On pourrait répondre à cela que le fait d’associer des processus neurologiques à une quelconque immatérialité est une idée inconsistante. On pourrait aussi fortement douter de l’étrange ressemblance entre ce qui se passerait dans notre tête et l’expression orale ou écrite que nous en ferions. En effet, nous manquons de la preuve que l’un est la cause de l’autre. Nous ne savons pas ainsi si les mots prononcés dans notre tête sont identiques aux mots que nous prononçons dans notre bouche ou que nous utilisons pour écrire. Ce n’est pas que la relation entre les deux ne peut pas être connue, il ne s’agit pas d’un non-savoir ou d’un non-encore-savoir, mais d’un insavoir qui infonde transcendentalement la possibilité de tout savoir. On ne peut même pas parler d’opacité tant la clarté n’est pas hors de notre portée, mais n’est pas.

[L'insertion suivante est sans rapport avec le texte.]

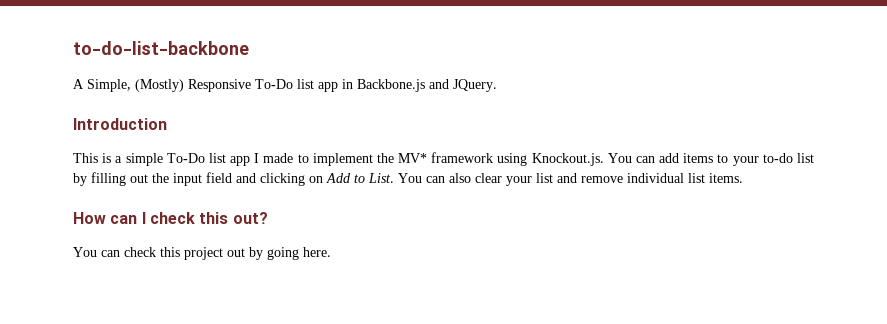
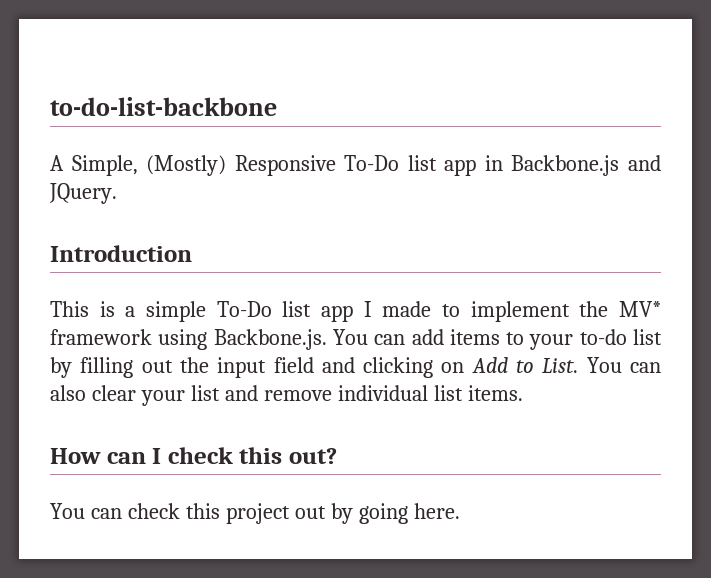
[531,153,604,166] Knockout.js. -> [213,329,327,350] Backbone.js.

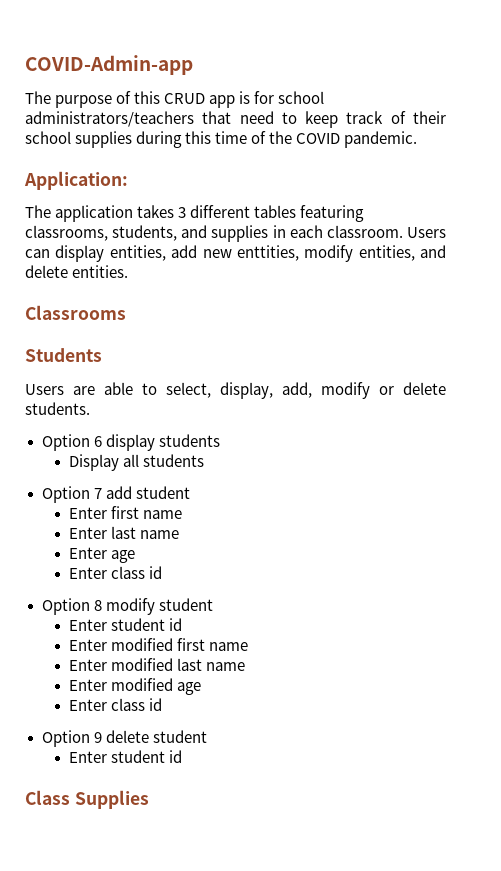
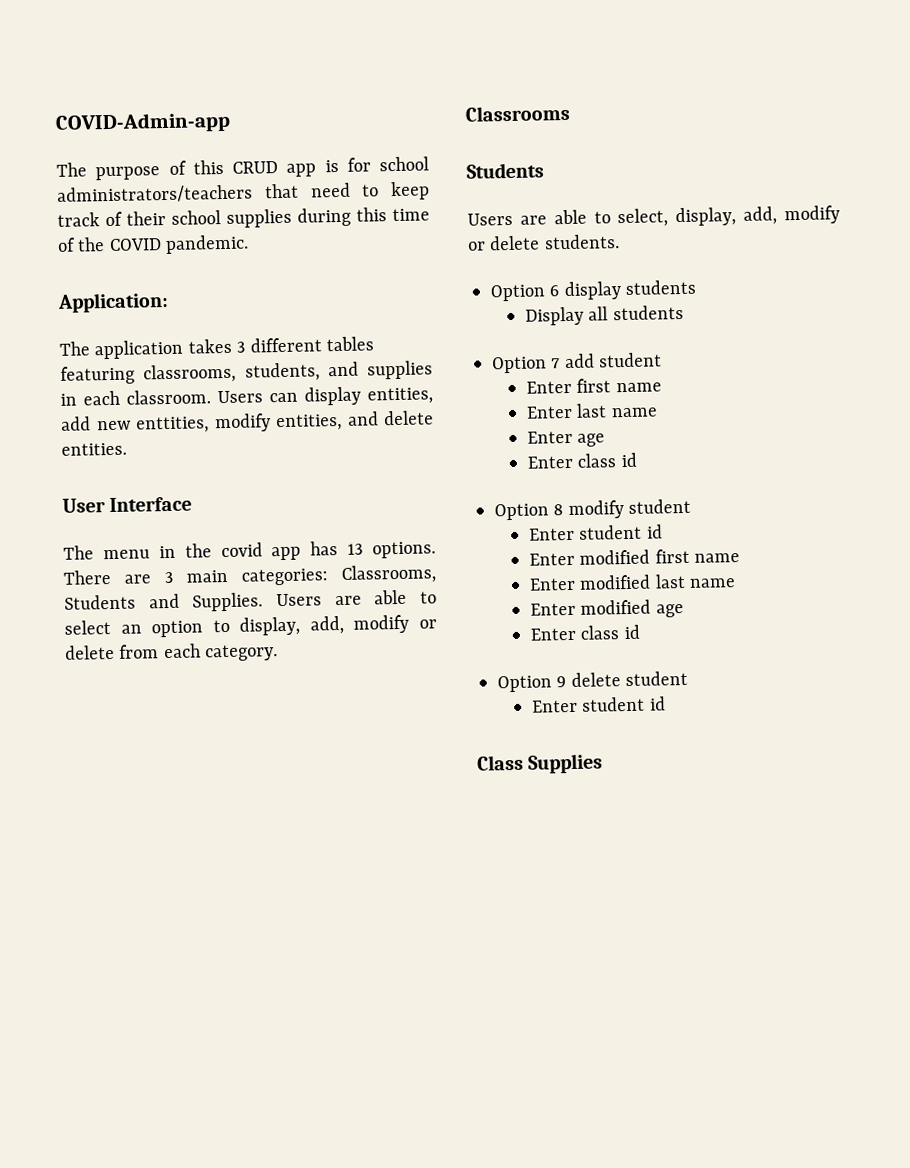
(129, 271) none -> [62,496,193,513] [63,541,436,561] [63,564,436,586] [64,589,438,612] [64,614,437,638] [65,643,279,662] // User Interface // The menu in the covid app has 13 options. There are 3 main categories: Classrooms, Students and Supplies. Users are able to select an option to display, add, modify or delete from each category.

De plus, il faut se tenir à la matérialité de la pensée c’est-à-dire au fait que si la relation entre la pensée dans notre tête est hors de notre tête et indéterminée alors la pensée hors de notre tête est matérielle de part en part puisqu’elle a besoin d’un support d’inscription c’est-à-dire du papier, d’un ordinateur, etc. Ceci permet de comprendre que les théoriciens de l’art n’expliquent pas les œuvres d’art que les artistes feraient sans savoir pourquoi ils le font. En tant que théories explicatives ces théories n’expliquent rien, mais en tant que convergence entre la non-pensée d’une pensée (praticien discursif) et la non-pensée d’une œuvre (praticien artistique), elle explique non l’œuvre à rendre sensible, mais dit la jointure entre les deux. Il n’y a donc pas lieu de définir les relations entre la théorie et l’art comme un commentaire ou une justification, mais plutôt de voir des opacités parallèles qui sont autant de conditions de possibilité, attracteurs obscurs et polarités disjonctives.
La pensée tout comme l’œuvre sont toujours du dehors et c’est d’ailleurs, je crois, ce que nous recherchons en les réalisant. Nous recherchons à créer quelque chose d’autre que nous-mêmes. Il n’y a pas pire médiocrité que de rechercher à s’exprimer et à mettre en dehors de soi ce qu’on croit avoir à l’intérieur de soi, car ce serait méconnaître le néant dont nous sommes tissés. Il y a une joie toute légère et apathique à observer nos actions et à produire ce qui ne devrait pas exister et qui n’est ni l’expression de soi ni la simple répétition de ce qui existe déjà dans le monde, mais l’apparition d’une différence, aussi infime soit-elle, et c’est cette légère variation, cette légère déclinaison qui forment le cœur de l’œuvre.